Output exactly the lines between the line that contains "For every layout" and the last line of the material, counting both.

= Beginning of Section =

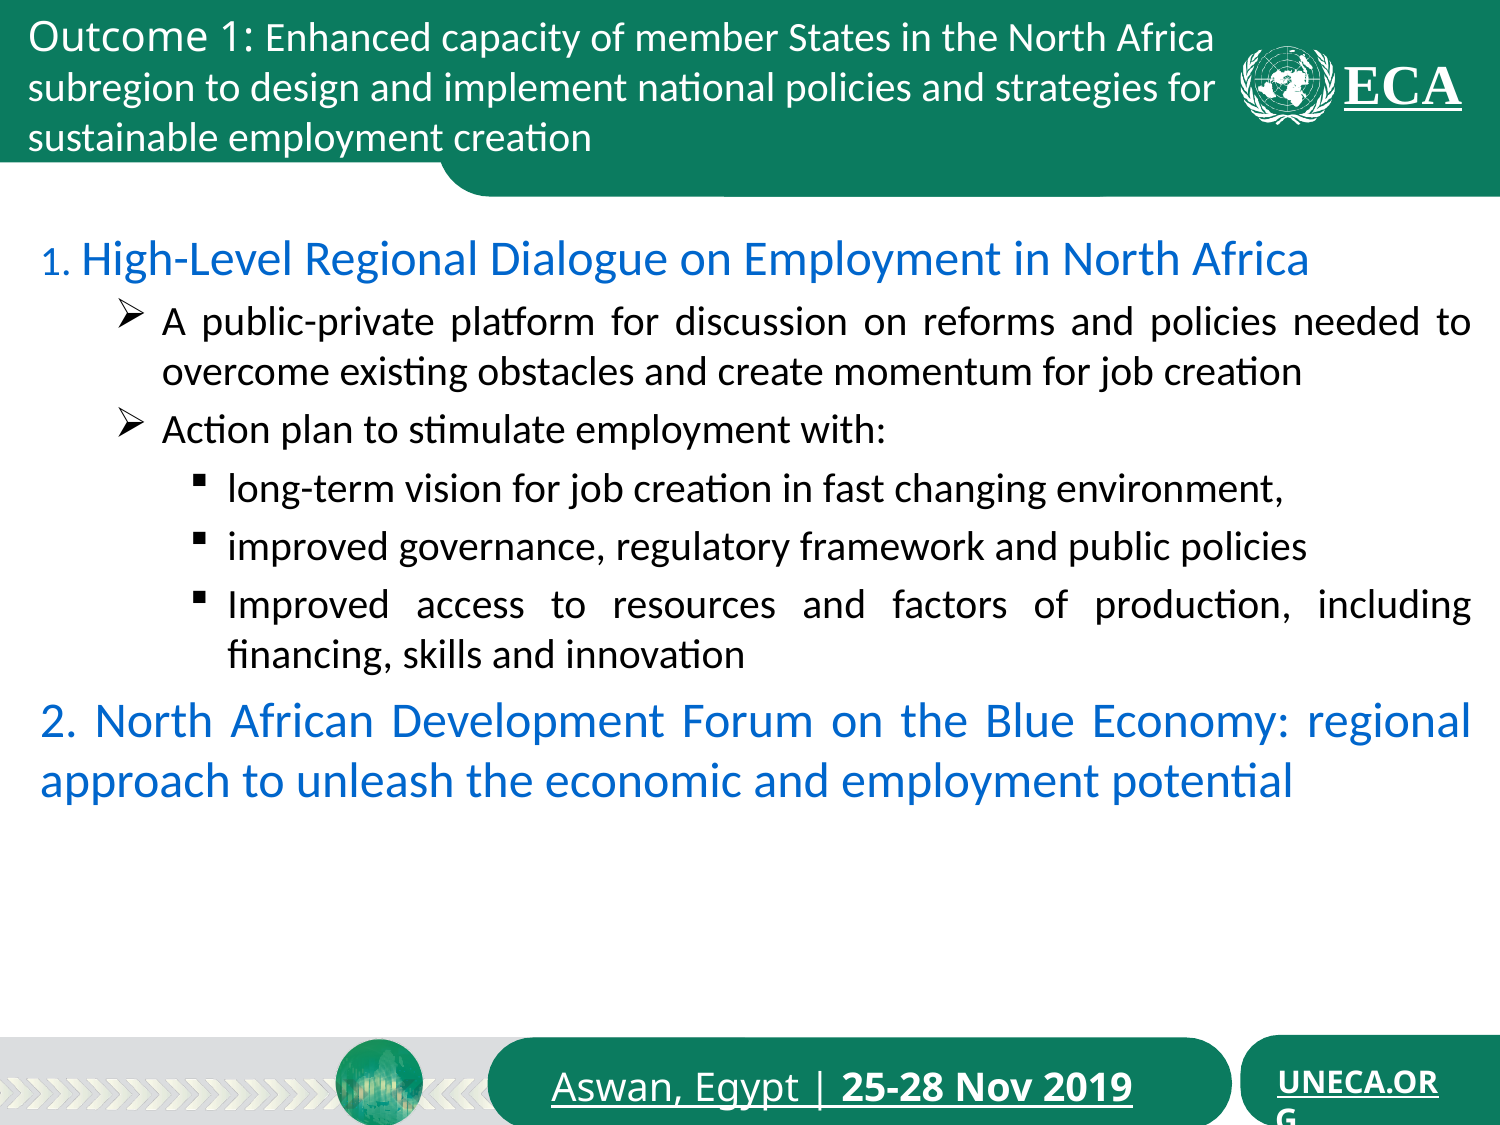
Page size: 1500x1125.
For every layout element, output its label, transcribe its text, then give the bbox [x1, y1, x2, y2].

picture [0, 1037, 526, 1125]
list Outcome 1: Enhanced capacity of member States in the North Africa subregion to design and implement national policies and strategies for sustainable employment creation [12, 2, 1338, 163]
list 1. High-Level Regional Dialogue on Employment in North Africa A public-private platform for discussion on reforms and policies needed to overcome existing obstacles and create momentum for job creation Action plan to stimulate employment with: long-term vision for job creation in fast changing environment, improved governance, regulatory framework and public policies Improved access to resources and factors of production, including financing, skills and innovation 2. North African Development Forum on the Blue Economy: regional approach to unleash the economic and employment potential [24, 200, 1488, 1000]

= End of Section =

■ TASK OUTPUT
For every layout element, output its label, transcribe its text, then give the bbox [x1, y1, x2, y2].

picture [0, 1037, 526, 1125]
list Outcome 1: Enhanced capacity of member States in the North Africa subregion to design and implement national policies and strategies for sustainable employment creation [12, 2, 1338, 163]
list 1. High-Level Regional Dialogue on Employment in North Africa A public-private platform for discussion on reforms and policies needed to overcome existing obstacles and create momentum for job creation Action plan to stimulate employment with: long-term vision for job creation in fast changing environment, improved governance, regulatory framework and public policies Improved access to resources and factors of production, including financing, skills and innovation 2. North African Development Forum on the Blue Economy: regional approach to unleash the economic and employment potential [24, 200, 1488, 1000]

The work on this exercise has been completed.